Nicht zuletzt wird in der Note de travail die hohe (steuerliche) Abhängigkeit des Staates von der Finanzindustrie und von der Gunst der Rating-Agenturen ersichtlich. Der Finanzplatz ist mehr als nur Garant für Wohlstand, an ihm hängt vielleicht sogar Luxemburgs staatliche Unabhängigkeit. Die Umsetzung von europäischen Direktiven und OECD-Maßnahmen wie Beps, Unshell, Pilier 1 und 2 oder Befit, die für mehr internationale Steuergerechtigkeit sorgen sollen, könnten die Finanzindustrie schwächen und dadurch die Steuereinnahmen erheblich senken. Ob sie tatsächlich alle umgesetzt werden, ist jedoch fraglich; die Regierung und die davon am meisten betroffenen Großkonzerne dürften das gemeinsam zu verhindern wissen.

„An engem Koalitiounsaccord steet net alles am Detail, wat een a fënnef Joer mécht“, sagte Luc Frieden am Montag. In der Steuerpolitik seien die Diskussionen „schwiereg, awer konstruktiv“. Bislang habe keine der beiden Parteien „eppes Fundamentales opginn“.

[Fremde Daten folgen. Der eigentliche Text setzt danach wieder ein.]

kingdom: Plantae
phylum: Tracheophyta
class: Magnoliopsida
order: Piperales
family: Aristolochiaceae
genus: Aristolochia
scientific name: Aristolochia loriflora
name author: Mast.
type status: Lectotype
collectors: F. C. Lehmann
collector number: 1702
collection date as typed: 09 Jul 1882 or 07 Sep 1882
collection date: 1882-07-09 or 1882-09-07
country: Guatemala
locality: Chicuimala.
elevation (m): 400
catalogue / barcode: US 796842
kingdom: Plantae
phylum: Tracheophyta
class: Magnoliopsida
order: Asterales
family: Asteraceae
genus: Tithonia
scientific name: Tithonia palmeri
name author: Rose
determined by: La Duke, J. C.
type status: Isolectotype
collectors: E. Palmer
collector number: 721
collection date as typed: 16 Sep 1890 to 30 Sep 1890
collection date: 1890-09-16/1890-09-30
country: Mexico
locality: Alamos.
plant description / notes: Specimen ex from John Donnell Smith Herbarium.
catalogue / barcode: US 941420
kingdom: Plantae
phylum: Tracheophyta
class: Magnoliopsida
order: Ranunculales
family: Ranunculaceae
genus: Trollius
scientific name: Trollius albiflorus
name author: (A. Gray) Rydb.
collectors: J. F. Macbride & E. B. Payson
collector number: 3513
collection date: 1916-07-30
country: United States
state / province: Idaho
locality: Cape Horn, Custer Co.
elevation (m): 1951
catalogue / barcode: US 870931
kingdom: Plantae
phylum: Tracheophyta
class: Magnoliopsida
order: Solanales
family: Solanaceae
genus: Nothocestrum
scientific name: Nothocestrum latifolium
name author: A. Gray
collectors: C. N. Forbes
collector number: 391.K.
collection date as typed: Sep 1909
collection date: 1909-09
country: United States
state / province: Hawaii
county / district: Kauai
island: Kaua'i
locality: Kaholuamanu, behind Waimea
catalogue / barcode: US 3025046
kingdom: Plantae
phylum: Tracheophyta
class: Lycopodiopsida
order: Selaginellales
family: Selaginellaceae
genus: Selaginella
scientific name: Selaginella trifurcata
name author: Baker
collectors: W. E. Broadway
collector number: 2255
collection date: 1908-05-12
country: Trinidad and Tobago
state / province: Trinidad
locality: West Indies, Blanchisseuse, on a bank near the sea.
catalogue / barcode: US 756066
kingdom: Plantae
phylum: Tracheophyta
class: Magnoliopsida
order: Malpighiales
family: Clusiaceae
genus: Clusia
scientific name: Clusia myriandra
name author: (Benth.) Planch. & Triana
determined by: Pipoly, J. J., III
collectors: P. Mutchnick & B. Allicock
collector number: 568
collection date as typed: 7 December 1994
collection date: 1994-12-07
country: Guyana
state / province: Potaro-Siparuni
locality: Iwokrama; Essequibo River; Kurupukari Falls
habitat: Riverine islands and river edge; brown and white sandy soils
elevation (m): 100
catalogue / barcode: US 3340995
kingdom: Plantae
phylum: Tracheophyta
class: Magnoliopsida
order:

1999, nachdem der Nationalvorstand des OGBL das erste Mal nach den Wahlen zusammengekommen war, urteilte dessen Präsident John Castegnaro, das Regierungsprogramm sei „mit viel schwarzer Tinte und einigen blauen Flecken“ geschrieben. Damit meinte er, das Abkommen trage eindeutig die Handschrift der CSV, die sich klar gegen die „neoliberalen Tendenzen“ innerhalb ihres Juniorpartners DP durchgesetzt habe. Heute scheinen die Rollen vertauscht, während das Ungleichgewicht bei den Sitzen noch ausgeprägter ist als damals. Der „zoziale“ Noch-Klima-Premier Xavier Bettel von der DP sieht sich als soziales und ökologisches Gewissen und linker Flügel der neuen Koalition, was er allerdings erst beweisen muss. Bis Ende nächster Woche soll die Regierung langsam Form annehmen. „Seriö an zügeg“ würden die Verhandlungen geführt, sagt Formateur Luc Frieden. Seit nunmehr fast fünf Wochen.